* _INSTRUCTIONS FOR THE TASK_
Please copy word for word everything from the very start of the records down to and including the line that contains "３、 【TOEIC多益2班】:115.11.01-115.11.22。".

* _GIVEN INFORMATION_
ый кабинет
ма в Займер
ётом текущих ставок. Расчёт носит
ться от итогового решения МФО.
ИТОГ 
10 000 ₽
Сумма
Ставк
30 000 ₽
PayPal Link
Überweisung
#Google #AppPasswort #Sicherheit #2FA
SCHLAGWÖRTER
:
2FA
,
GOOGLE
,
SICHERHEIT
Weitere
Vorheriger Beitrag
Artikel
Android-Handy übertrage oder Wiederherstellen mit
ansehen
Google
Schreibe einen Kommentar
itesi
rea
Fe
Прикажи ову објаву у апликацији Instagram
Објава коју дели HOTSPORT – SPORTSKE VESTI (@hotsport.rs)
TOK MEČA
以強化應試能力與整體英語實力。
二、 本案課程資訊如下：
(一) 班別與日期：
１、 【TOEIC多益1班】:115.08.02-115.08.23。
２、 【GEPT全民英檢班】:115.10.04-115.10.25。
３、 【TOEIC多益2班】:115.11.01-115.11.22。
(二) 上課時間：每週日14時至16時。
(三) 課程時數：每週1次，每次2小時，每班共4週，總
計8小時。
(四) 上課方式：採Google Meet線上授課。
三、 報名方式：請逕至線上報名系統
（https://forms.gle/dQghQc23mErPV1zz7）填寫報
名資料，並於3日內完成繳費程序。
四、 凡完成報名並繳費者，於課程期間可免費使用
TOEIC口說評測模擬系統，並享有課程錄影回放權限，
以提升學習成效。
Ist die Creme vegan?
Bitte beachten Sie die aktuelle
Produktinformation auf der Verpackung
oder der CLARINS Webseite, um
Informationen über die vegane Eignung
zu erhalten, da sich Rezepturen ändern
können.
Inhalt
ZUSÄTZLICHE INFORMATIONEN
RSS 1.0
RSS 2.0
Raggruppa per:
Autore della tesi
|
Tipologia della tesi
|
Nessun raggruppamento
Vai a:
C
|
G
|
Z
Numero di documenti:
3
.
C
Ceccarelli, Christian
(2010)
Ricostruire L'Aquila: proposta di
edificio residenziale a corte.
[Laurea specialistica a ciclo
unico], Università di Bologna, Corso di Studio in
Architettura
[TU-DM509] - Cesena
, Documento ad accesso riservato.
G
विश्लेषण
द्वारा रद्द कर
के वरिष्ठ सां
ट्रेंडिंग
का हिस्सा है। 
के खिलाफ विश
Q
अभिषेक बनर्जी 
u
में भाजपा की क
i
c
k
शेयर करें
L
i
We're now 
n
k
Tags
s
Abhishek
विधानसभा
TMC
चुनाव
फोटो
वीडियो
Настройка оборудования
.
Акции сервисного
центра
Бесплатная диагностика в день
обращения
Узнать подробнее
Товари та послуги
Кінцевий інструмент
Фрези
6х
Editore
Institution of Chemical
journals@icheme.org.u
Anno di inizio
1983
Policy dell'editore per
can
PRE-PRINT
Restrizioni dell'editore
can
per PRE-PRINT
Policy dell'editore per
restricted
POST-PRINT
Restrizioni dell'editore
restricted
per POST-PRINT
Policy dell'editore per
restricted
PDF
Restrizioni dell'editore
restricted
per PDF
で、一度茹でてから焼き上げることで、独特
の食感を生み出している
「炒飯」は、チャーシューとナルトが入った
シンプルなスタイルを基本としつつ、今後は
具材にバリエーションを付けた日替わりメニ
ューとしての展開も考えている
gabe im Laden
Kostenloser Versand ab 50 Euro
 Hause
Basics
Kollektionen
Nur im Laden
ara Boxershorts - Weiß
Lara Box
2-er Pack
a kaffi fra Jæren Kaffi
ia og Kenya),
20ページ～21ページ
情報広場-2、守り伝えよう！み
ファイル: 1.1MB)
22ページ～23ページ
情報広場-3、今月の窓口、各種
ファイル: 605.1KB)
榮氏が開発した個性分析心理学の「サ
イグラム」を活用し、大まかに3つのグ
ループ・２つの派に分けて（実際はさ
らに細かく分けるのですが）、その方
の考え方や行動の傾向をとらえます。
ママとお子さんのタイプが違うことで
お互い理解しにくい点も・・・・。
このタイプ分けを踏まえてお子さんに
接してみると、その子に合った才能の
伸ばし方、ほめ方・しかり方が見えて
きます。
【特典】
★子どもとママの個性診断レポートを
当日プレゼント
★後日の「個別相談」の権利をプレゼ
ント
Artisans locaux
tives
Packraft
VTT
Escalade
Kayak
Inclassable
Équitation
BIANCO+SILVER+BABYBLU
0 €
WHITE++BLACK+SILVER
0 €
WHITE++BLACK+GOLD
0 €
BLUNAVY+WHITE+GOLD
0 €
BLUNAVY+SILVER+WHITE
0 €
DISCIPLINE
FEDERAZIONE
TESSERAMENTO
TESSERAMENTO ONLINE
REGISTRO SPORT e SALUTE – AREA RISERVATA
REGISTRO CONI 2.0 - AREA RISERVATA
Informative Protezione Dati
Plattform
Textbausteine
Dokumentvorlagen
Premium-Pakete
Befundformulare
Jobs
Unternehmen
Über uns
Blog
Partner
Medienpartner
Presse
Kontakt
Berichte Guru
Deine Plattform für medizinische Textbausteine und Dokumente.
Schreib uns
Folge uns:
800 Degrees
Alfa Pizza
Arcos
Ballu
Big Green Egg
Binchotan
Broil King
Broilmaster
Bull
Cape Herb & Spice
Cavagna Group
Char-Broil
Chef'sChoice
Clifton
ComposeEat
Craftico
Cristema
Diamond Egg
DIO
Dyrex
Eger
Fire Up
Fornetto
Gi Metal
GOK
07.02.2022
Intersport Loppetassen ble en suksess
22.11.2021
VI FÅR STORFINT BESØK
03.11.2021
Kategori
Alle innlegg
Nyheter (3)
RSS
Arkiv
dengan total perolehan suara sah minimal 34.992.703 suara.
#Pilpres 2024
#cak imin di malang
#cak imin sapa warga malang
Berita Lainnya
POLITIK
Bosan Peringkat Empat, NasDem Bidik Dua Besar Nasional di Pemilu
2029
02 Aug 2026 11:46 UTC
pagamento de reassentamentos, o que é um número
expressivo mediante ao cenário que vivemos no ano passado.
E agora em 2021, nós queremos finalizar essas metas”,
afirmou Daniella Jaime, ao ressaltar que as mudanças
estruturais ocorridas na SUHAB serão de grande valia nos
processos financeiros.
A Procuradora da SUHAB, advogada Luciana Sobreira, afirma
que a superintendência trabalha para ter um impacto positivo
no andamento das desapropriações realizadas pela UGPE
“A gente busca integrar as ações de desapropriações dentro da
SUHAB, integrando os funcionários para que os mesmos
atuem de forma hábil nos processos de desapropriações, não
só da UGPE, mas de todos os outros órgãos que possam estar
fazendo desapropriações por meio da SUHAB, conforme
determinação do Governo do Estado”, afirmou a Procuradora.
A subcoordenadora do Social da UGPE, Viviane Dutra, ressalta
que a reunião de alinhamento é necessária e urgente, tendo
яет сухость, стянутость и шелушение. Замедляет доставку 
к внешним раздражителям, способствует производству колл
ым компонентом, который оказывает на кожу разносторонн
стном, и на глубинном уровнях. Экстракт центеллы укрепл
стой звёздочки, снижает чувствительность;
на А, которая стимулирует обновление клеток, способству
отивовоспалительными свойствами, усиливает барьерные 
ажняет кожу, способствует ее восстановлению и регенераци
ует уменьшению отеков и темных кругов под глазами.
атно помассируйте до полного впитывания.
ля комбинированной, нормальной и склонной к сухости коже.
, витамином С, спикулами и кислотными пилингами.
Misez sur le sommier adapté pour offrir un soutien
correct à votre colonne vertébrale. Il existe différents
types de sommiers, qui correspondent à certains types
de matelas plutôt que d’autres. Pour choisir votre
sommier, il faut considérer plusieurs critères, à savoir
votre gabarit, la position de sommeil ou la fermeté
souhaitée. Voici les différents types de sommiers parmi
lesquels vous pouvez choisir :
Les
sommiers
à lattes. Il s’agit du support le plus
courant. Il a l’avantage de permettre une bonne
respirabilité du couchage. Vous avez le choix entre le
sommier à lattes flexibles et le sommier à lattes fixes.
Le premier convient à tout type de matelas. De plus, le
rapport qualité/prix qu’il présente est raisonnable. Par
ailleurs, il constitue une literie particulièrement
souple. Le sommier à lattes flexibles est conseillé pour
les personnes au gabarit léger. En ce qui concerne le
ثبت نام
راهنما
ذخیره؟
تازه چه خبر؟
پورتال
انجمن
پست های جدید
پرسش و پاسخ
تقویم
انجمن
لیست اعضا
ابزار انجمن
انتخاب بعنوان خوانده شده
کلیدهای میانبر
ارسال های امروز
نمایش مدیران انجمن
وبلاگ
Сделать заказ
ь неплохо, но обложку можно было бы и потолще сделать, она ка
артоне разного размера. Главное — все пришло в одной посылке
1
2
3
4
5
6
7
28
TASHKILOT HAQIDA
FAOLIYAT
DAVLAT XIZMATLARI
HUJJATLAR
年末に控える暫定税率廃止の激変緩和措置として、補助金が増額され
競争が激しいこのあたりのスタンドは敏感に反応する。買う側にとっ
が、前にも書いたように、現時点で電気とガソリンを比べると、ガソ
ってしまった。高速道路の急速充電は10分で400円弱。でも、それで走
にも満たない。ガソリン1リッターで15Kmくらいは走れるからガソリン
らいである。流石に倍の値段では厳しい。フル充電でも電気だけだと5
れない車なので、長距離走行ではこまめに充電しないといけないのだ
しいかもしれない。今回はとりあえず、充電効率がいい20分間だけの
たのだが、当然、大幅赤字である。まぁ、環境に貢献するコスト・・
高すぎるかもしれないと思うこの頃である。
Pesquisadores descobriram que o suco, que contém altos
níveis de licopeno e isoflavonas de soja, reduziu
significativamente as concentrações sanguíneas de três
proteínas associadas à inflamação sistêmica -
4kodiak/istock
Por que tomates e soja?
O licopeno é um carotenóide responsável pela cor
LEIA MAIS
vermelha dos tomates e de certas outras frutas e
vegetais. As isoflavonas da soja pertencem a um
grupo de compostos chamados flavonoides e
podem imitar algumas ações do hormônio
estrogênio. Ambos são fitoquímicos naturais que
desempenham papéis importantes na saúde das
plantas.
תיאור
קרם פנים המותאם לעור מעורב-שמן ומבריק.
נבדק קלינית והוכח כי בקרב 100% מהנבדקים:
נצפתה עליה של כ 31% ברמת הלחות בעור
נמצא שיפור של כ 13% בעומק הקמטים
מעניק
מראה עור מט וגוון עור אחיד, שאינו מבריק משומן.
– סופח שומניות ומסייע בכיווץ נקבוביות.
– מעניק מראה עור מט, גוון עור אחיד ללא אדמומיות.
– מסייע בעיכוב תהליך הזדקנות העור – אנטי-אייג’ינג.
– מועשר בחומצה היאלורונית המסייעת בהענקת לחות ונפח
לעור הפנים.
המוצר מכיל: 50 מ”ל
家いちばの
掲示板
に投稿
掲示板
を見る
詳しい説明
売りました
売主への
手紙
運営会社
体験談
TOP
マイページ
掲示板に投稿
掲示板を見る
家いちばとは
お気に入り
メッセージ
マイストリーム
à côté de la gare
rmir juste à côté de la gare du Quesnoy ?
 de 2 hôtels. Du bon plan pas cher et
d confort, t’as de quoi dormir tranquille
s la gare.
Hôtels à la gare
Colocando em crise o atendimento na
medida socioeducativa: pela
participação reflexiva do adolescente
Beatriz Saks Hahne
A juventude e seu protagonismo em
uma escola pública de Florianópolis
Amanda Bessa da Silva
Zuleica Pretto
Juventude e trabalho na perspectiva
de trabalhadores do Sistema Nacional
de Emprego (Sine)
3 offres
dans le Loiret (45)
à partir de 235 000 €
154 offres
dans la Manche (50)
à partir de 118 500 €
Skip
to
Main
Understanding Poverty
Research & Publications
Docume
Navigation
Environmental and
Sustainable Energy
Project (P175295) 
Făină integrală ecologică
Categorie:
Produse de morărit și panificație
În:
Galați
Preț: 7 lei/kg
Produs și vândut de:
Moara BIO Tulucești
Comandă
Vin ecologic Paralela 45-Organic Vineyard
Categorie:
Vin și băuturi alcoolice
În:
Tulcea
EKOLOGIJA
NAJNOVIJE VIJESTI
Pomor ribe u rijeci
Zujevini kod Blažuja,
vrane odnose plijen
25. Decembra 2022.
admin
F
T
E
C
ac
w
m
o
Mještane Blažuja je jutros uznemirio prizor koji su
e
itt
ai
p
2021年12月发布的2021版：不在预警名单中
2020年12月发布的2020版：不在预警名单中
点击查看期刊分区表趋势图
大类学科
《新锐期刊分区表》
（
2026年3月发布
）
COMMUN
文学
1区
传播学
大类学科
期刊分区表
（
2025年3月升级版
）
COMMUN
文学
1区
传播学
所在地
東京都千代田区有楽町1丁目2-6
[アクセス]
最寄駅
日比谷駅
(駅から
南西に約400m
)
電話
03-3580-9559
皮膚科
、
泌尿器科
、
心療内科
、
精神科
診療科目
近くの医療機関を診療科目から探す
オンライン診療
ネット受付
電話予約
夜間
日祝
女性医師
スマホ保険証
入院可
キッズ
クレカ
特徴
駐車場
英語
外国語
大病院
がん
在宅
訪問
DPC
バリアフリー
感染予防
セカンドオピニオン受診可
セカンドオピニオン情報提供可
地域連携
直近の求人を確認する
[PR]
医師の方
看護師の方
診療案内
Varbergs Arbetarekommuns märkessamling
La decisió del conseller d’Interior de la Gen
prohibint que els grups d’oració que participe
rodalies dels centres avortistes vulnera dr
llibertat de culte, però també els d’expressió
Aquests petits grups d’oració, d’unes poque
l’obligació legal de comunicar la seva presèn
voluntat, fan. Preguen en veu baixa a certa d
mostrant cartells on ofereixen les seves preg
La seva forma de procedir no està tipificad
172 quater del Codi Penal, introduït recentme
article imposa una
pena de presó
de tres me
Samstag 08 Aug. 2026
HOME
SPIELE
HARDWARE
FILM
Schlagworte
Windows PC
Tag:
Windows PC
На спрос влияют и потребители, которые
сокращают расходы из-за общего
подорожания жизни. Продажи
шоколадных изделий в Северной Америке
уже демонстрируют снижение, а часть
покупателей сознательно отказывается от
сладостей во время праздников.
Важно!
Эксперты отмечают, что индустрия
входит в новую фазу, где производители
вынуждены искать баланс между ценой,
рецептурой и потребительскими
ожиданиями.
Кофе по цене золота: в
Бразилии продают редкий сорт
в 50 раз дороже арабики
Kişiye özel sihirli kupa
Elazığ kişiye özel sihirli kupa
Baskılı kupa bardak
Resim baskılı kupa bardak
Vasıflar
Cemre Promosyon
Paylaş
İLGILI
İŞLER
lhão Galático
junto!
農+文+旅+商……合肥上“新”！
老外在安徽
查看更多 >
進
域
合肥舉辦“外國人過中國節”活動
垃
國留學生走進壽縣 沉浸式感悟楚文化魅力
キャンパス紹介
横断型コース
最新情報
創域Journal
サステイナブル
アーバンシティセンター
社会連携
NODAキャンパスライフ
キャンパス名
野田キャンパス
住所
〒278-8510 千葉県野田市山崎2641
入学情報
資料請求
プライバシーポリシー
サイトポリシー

* _PROBLEM SOLUTION_
ый кабинет
ма в Займер
ётом текущих ставок. Расчёт носит
ться от итогового решения МФО.
ИТОГ 
10 000 ₽
Сумма
Ставк
30 000 ₽
PayPal Link
Überweisung
#Google #AppPasswort #Sicherheit #2FA
SCHLAGWÖRTER
:
2FA
,
GOOGLE
,
SICHERHEIT
Weitere
Vorheriger Beitrag
Artikel
Android-Handy übertrage oder Wiederherstellen mit
ansehen
Google
Schreibe einen Kommentar
itesi
rea
Fe
Прикажи ову објаву у апликацији Instagram
Објава коју дели HOTSPORT – SPORTSKE VESTI (@hotsport.rs)
TOK MEČA
以強化應試能力與整體英語實力。
二、 本案課程資訊如下：
(一) 班別與日期：
１、 【TOEIC多益1班】:115.08.02-115.08.23。
２、 【GEPT全民英檢班】:115.10.04-115.10.25。
３、 【TOEIC多益2班】:115.11.01-115.11.22。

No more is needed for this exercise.